This Lisp code is slightly unusual, since it uses read-time evaluation. #.expr means that the expression will be evaluated only once, during read-time.
In this case a clever compiler might have guessed that the character code of a given character is known and could have removed the computation of character codes from the DO loop. The author of that code chose to do that by evaluating the expressions before the compiler sees it.
The source looks like this:
(do ((i #.(char-code #\a) (1+ i)))
((> i #.(char-code #\z)))
...)
When Lisp reads in the s-expression, we get this new code as the result (assuming a usual encoding of characters):
(do ((i 97 (1+ i)))
((> i 122))
...)
So that's a loop which counts the variable i up from 97 to 122.
Lisp codes are written as S-Expression. In a typical S-Expression sytax, the first element of any S-expression is treated as operator and the rest as operand. Operands can either be an atom or another S-expression. Please note, an atom is a single data object.
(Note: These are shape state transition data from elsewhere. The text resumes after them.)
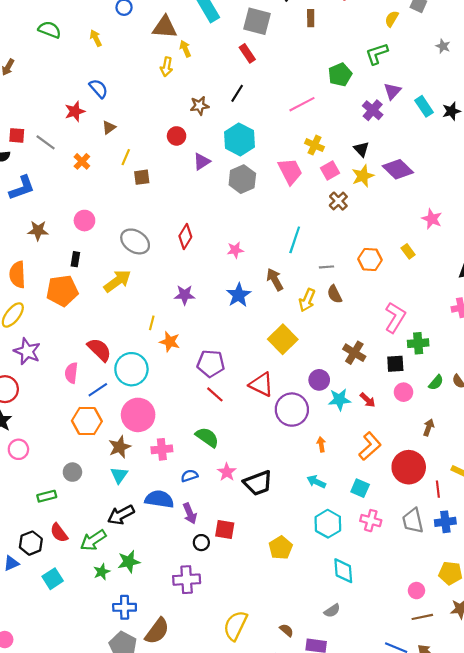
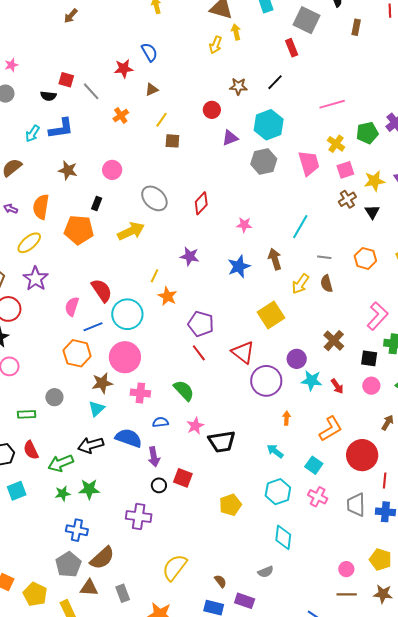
green pentagon: (340, 75) -> (367, 133), moved
black triangle: (361, 149) -> (372, 212), moved

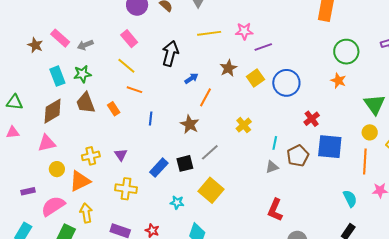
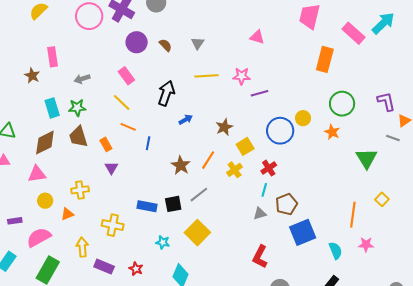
pink rectangle: (60, 38) -> (52, 57), moved, turned 36
brown star: (228, 68) -> (224, 127), moved
yellow square: (255, 78) -> (245, 146), moved
orange line: (206, 97) -> (208, 160), moved
blue line: (151, 119) -> (148, 143), moved
red cross: (312, 119) -> (269, 168), moved
yellow circle: (370, 132) -> (303, 118), moved
blue square: (330, 147) -> (303, 232), moved, turned -32
purple triangle: (121, 155) -> (111, 168), moved
blue rectangle: (159, 168) -> (147, 206), turned 54
orange triangle: (80, 181) -> (67, 214), size x0.6
yellow arrow: (86, 213) -> (82, 247), moved

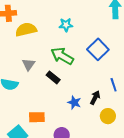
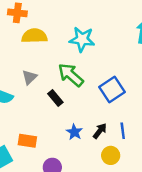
cyan star: (66, 25) -> (82, 39), size x1.5
blue square: (98, 49) -> (112, 89), moved
blue line: (114, 85) -> (123, 131), moved

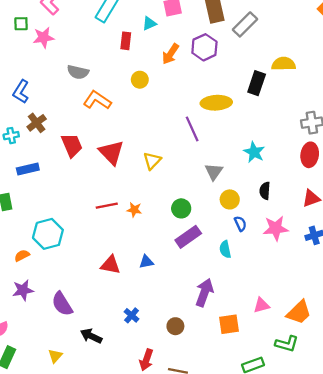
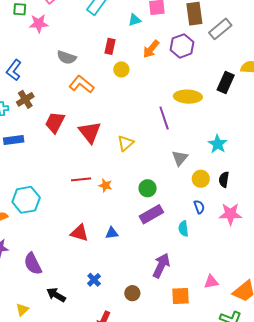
red rectangle: (126, 41) -> (110, 46), moved
red trapezoid: (72, 145) -> (55, 122), turned -135
yellow circle: (230, 199) -> (201, 179), moved

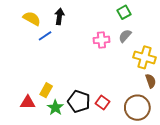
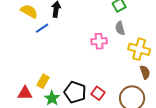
gray semicircle: (125, 36) -> (120, 28), turned -56
pink cross: (101, 40) -> (99, 41), moved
Keeping this in mind
char-code
(char-code #\a) - returns the ascii representation of a character here its 'a'.
The do syntax looks similar to the below
(do ((var1 init1 step1)
(var2 init2 step2)
...)
(end-test result)
statement1
...)
So in your example
(do ((i #.(char-code #\a) (1+ i)))
((> i #.(char-code #\z)))
)
The first s-expression operand of do is the loop initialization, the second s-expression operand is the end-test.
So this means you are simply iterating over 'a' through 'z' incrementing i by 1.
In C++ (Not sure your other language comfort level, you can write
for(i='a';i<='z';i++);
the trick with the code you show is in poor form. i know this because i do it all
the time. the code makes an assumtion that the compiler will know the current fixnum
for each character. #.(char-code #\a) eq [(or maybe eql if you are so inclided) unsigned small integer or unsigned 8 bit character with a return value of a positive fixnum].
The # is a reader macro (I'm fairly sure you know this :). Using two reader macros is
not a great idea but it is fast when the compiler knows the datatype.
I have another example. Need to search for ascii in a binary stream:
(defmacro code-char= (byte1 byte2)
(flet ((maybe-char-code (x) (if characterp x) (char-code x) x)))
`(the fixnum (= (the fixnum ,(maybe-char-code byte1)
(the fixnum ,(maybe-char-code byte2)))))
))
Declaring the return type in sbcl will probably insult the complier, but I leave it as a sanity check (4 me not u).
(code-char= #\$ #x36)
=>
t
. At least I think so. But somehow I think you might know your way around some macros ... Hmmmm... I should turn on the machine...
If you're seriously interested, there is some assembler for the 286 (8/16 bit dos assembler) that you can use a jump table. It works fast for the PC , I'd have to look it up...